When the Franciscan monk William Rubruk visited Karakorum in 1254 at the behest of France's Louis IX, he was received with courtesy and invited to argue Christianity's case. The Great Khan listened, but declared himself unimpressed: 'God has given you the scriptures and yet you do not observe them. To us he has given soothsayers and we do as they tell us and live in peace.'

Today, Mongolia is far less secure in its convictions. After seven decades of slavish loyalty to Moscow, enforced by leaders handpicked by the Kremlin and the presence of thousands of Soviet troops, this nation - four times the size of France but inhabited by just two million people - is only now beginning to rediscover itself. Since 1921, when it became the world's second socialist state, Mongolia has followed Moscow's lead in every sphere, even agreeing to scrap its own script in favour of Russia's cyrillic alphabet.

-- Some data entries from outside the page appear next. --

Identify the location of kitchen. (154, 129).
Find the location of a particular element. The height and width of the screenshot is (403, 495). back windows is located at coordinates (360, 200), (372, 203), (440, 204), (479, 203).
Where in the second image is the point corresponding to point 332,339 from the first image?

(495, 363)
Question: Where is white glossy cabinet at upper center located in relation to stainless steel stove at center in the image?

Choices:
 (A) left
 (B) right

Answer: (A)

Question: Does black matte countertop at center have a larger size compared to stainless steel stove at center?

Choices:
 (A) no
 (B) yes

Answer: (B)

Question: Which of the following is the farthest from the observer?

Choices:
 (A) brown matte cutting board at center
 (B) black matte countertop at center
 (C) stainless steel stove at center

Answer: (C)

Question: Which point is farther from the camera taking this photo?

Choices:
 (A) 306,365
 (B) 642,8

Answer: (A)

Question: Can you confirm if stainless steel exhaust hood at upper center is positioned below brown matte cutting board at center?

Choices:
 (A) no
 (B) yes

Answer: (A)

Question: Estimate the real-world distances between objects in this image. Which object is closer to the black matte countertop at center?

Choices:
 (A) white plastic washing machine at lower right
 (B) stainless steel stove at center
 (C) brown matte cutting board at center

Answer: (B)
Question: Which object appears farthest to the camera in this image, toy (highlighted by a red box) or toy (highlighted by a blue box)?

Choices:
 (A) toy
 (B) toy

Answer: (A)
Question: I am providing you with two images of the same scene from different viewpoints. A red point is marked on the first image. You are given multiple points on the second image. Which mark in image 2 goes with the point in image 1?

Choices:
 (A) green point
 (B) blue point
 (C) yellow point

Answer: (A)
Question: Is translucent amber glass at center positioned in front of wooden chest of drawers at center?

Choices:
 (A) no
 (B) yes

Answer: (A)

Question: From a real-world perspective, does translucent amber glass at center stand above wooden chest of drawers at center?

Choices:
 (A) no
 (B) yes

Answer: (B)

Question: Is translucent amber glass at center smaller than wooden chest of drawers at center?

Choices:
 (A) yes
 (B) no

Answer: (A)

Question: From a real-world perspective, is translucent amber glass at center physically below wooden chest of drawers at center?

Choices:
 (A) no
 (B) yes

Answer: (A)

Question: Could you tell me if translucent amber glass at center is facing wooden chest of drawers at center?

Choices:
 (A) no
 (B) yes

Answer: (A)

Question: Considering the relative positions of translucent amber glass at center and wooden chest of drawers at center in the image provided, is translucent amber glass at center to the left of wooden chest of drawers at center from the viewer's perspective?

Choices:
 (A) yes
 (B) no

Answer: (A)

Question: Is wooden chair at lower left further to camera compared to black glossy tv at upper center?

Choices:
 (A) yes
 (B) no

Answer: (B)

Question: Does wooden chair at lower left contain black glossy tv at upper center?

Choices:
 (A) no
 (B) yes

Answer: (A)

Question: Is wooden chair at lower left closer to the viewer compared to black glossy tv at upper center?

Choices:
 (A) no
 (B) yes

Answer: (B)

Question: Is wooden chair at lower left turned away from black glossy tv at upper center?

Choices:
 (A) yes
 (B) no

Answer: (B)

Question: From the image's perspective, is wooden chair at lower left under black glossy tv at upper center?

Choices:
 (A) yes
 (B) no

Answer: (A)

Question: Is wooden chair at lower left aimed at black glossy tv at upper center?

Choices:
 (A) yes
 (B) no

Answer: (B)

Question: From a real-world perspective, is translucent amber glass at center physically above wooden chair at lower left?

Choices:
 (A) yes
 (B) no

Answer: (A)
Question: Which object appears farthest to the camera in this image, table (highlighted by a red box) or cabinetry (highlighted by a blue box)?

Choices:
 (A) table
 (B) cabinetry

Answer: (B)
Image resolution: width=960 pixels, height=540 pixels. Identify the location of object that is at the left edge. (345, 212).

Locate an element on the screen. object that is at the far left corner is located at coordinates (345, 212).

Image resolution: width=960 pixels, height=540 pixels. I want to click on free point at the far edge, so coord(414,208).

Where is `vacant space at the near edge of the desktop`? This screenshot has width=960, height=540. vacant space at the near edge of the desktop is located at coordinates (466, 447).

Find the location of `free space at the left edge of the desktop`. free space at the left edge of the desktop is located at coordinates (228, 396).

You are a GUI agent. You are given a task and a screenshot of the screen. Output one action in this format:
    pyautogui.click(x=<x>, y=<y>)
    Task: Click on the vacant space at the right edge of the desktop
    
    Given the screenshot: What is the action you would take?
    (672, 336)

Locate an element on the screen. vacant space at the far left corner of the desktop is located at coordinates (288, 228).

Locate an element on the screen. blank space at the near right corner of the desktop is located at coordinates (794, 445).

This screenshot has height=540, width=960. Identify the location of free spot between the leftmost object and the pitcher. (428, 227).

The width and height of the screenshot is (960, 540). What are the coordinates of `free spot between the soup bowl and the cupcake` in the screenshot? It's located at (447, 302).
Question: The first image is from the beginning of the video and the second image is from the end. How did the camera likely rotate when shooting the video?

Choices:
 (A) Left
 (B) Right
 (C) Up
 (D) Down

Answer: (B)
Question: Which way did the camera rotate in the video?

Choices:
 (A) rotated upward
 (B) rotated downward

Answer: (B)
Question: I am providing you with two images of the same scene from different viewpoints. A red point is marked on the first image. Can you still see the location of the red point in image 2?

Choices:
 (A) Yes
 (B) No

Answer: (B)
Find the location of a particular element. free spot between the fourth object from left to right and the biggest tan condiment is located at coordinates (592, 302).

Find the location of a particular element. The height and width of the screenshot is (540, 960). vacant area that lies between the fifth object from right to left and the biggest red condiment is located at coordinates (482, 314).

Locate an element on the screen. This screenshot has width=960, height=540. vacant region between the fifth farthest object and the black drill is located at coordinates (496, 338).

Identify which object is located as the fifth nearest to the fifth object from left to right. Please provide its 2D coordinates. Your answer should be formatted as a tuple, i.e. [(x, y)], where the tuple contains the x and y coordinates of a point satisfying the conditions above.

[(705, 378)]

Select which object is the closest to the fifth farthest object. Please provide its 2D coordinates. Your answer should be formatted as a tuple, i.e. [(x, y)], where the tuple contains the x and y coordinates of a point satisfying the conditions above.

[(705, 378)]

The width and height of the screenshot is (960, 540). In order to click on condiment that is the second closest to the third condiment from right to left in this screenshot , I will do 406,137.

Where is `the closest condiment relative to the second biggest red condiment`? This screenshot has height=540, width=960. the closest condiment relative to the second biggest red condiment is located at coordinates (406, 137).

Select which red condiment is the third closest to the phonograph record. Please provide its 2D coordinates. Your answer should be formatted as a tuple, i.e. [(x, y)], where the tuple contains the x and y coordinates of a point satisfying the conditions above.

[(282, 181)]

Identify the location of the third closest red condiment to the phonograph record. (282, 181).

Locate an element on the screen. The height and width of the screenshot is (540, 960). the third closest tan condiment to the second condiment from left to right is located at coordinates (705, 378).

Unlike a handful of previous works on Mongolia, based largely on translations from the official press and carefully chaperoned visits, The Lost Country explores Mongolia with spontaneity and imagination. Mr Becker is not a professional Mongolia-watcher, but he has a fresh eye that makes his mix of history and reportage both entertaining and authoritative.

Much of the book deals with the legacy of Soviet domination and first-hand accounts of the terrible suffering this brought. Mongolia had its own Stalin, a mass-murderer called Choibalsan; and its own Brezhnev, a grey, bumbling apparatchik called Tsedenbal, who married a Russian peasant woman and spent much of his time holidaying on the Black Sea. When the Soviet Union collectivised, so did Mongolia; when Moscow purged, so did Ulan Bator; when Brezhnev gave himself medals, so did Tsedenbal.

And, finally, when the Soviet Communist Party tried to change, so did the Mongolian People's Revolutionary Party. In 1990 it agreed to abandon its monopoly of power, offering multi-party elections and free-market reform. But freedom, unlike previous policies from Moscow, proved harder to copy. There was no blueprint.

The Soviet military bases that once formed the front line of the feud between Moscow and Peking have now closed, along with most of the statues that once dotted Ulan Bator. Western and Japanese businessmen crowd the hotels previously reserved for secret policemen and party functionaries. Rather than prosperity, however, the pace and manner of Soviet withdrawal recalls the darker episodes of European decolonisation, such as Portugal's grab-all-you-can retreat from Angola and Mozambique.

Unfortunately, Mr Becker completed his book before one of the strangest and most worrying events in the history of life after Communism. This was Mongolia's nation-wide parliamentary election held in June. In a result that stunned the victors as much as the losers, the Mongolian People's Revolutionary Party won a landslide victory, reclaiming the power it had given up only two years before. The opposition cried foul, complaining, with good reason, that only the Communists had the resources needed to fight an election in such a vast country. But this imbalance, though it may have magnified the Communist victory, does not explain it.

For the first time, a Communist Party had staged a comeback, not with tanks, like the Mongolian party's counterpart across the border in China, but through the ballot box. So what happened? Is Mongolia perhaps in danger of again becoming 'the lost country' of Mr Becker's title? Or is it merely leading the way down an obscurantist path that may soon be taken by other former socialist states if democracy is allowed to become just a byword for economic misery?